殺俘事件

       連河遊擊隊在南塘打了個漂亮的伏擊戰,僅用了不到三十分鐘,就一舉消滅了黃圩據點出來搶糧的日 本鬼 子五人,偽軍七人,繳獲長、短槍二十余支,以及一批彈藥,並生俘日軍軍曹一人,偽軍十七人。遊擊隊僅陣亡一人,傷四人,可謂“完勝”!為防止敵人報覆,被俘偽軍進行基本教育後,就地釋放,部隊迅速轉移。遊擊隊目前全員一百一十三人,編為三個小隊,以及一個隊部直屬偵察班。三天後,隊伍到達堰頭寨駐地,隊長吳倫馬上召集各小隊長到隊部開會。

         隊部里氣氛壓抑,大家都悶著頭抽煙,誰也不說話。事情說覆雜不覆雜,說簡單又不簡單;那個被俘的日軍軍曹,讓何新菱一槍給崩了!何新菱,二十四歲,遊擊隊宣傳部長(手下直轄六名戰士),也是這里唯一的女戰士。

         繳槍不殺,這是鐵的紀律!何隊長戰場殺俘,實在是件非同小可的事件。

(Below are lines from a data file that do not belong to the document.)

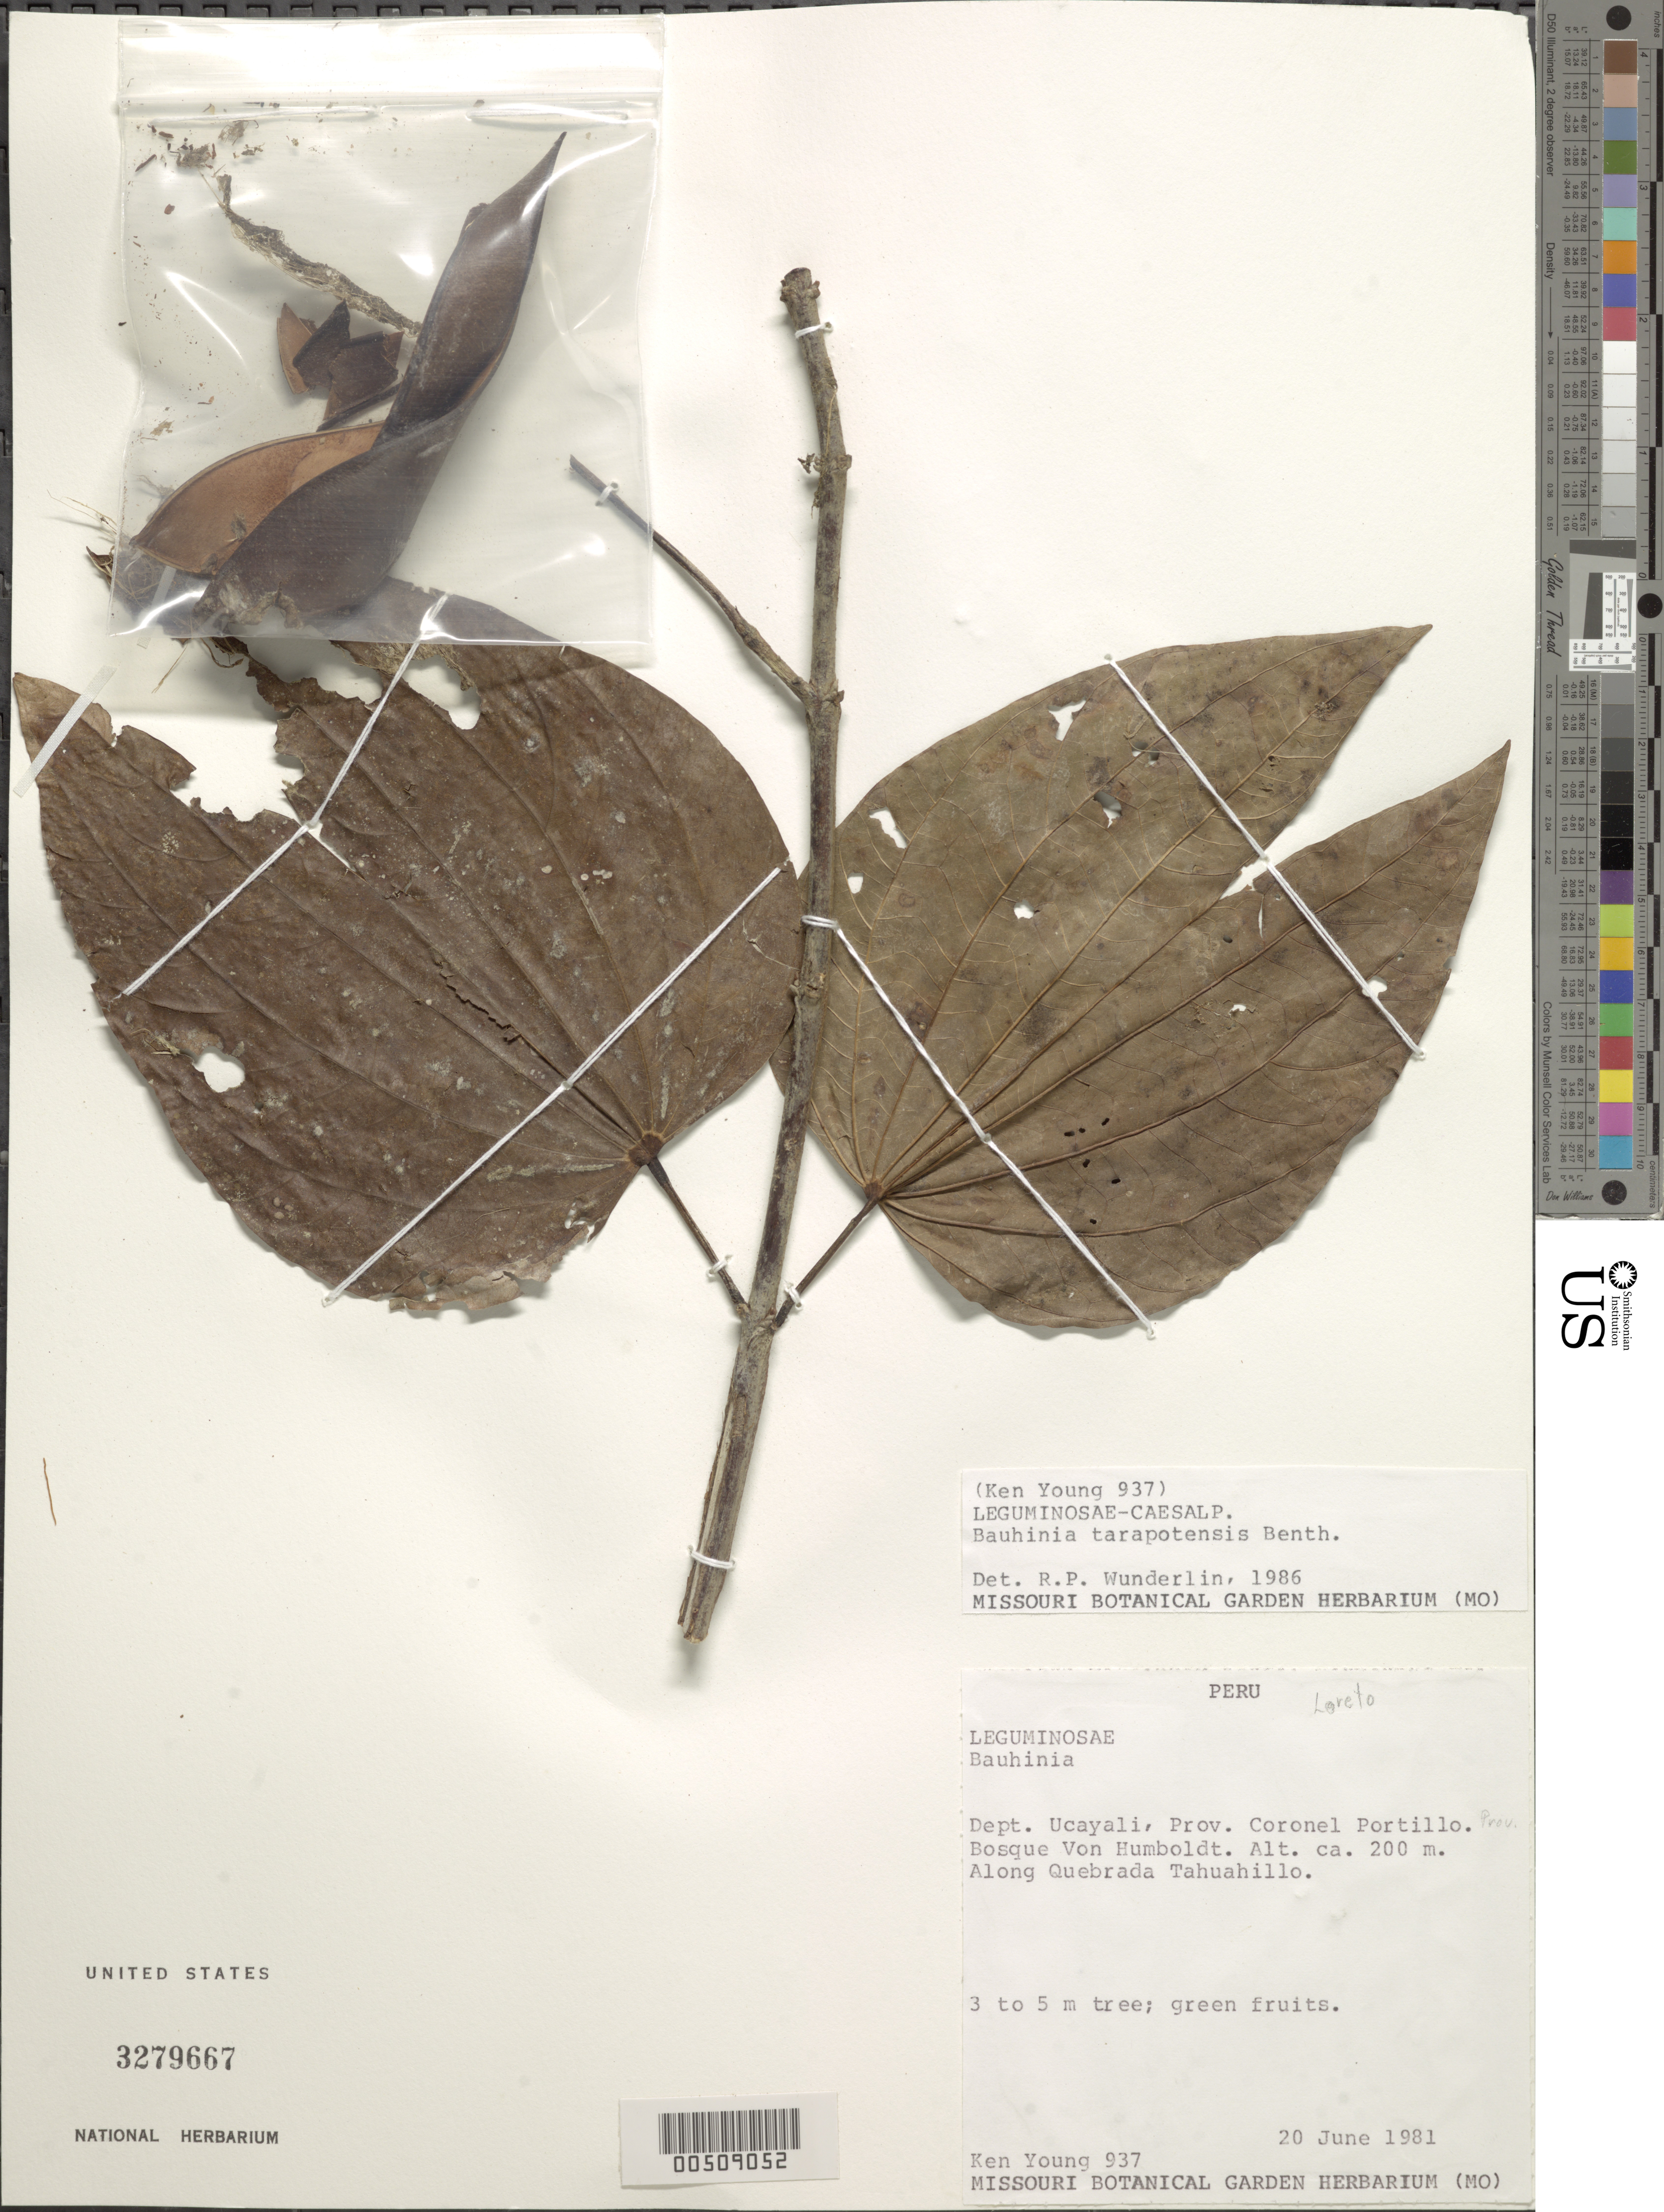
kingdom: Plantae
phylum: Tracheophyta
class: Magnoliopsida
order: Fabales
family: Fabaceae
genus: Bauhinia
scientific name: Bauhinia tarapotensis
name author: Benth.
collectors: K. Young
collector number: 937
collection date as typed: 20 Jun 1981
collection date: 1981-06-20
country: Peru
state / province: Loreto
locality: Coronel Portillo Prov. [?], Ucayali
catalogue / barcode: US 3279667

吳倫手里捏著兩份通報,一份是上級的嘉獎令;另一份是命令他們執行紀律,嚴肅處理何新菱的殺俘事件!換句話說,就是由她抵命。吳倫和兩個小隊長坐在桌邊,大家都悶著頭抽煙,誰也不說話。副隊長梁志武剛剛在伏擊戰中犧牲了——他是這次戰鬥中犧牲的唯一一人;另外,他還有一個特殊的身份——何新菱的未婚夫。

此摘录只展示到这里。